What about Hospitalist Medicine?
Some ER groups’ efforts to become more than staffing companies centered around their expansion into hospitalist medicine. If they could staff both the hospital side and the ER, the thinking went, these groups would be able to recognize all kinds of “synergies,” improving patient flow and unifying the two service lines under one set of incentives and one leadership team.
Meanwhile, the job market for hospitalists remains in somewhat of a balance. As more facilities have wanted hospitalists, more physicians have chosen to become hospitalists. Today, a hospitalist career is a great lifestyle choice for many family care physicians.
The Bottom Line
So what is the bottom line for hospitals now that that historical dynamic has shifted? In my view, it is that physician services companies must continue to differentiate themselves far beyond just their ability to recruit EM physicians.

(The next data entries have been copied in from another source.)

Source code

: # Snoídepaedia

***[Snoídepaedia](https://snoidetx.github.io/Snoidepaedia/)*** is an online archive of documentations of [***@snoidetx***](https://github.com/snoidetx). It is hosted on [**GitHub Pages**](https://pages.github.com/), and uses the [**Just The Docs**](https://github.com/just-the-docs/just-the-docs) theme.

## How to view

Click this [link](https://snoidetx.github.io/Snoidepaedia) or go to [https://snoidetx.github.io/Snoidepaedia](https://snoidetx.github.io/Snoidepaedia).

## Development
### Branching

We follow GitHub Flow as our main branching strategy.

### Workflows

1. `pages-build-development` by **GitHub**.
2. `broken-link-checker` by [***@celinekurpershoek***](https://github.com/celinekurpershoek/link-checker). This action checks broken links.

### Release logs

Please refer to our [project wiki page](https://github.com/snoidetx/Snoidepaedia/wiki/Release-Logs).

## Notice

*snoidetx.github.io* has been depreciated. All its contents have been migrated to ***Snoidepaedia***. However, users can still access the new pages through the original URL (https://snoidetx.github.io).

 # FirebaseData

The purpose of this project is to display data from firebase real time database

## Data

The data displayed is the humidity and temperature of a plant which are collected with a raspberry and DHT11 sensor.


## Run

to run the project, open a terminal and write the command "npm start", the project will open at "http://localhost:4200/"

Thankfully for Core, we were built for this kind of changing environment. We don’t have a one-size-fits-all approach to hospital partnerships or contract models, instead tailoring each one to the specific preferences and goals of the facility. This has led to extraordinary growth over the past three years.
While other groups have tried to fit their pre-existing models into a changing healthcare environment, our decision not to do so has allowed us to be more flexible and nimble than our peers, and being independently financed means gives us the flexibility to quickly make decisions and pivot as necessary to continue to meet the needs of our partners and their patients.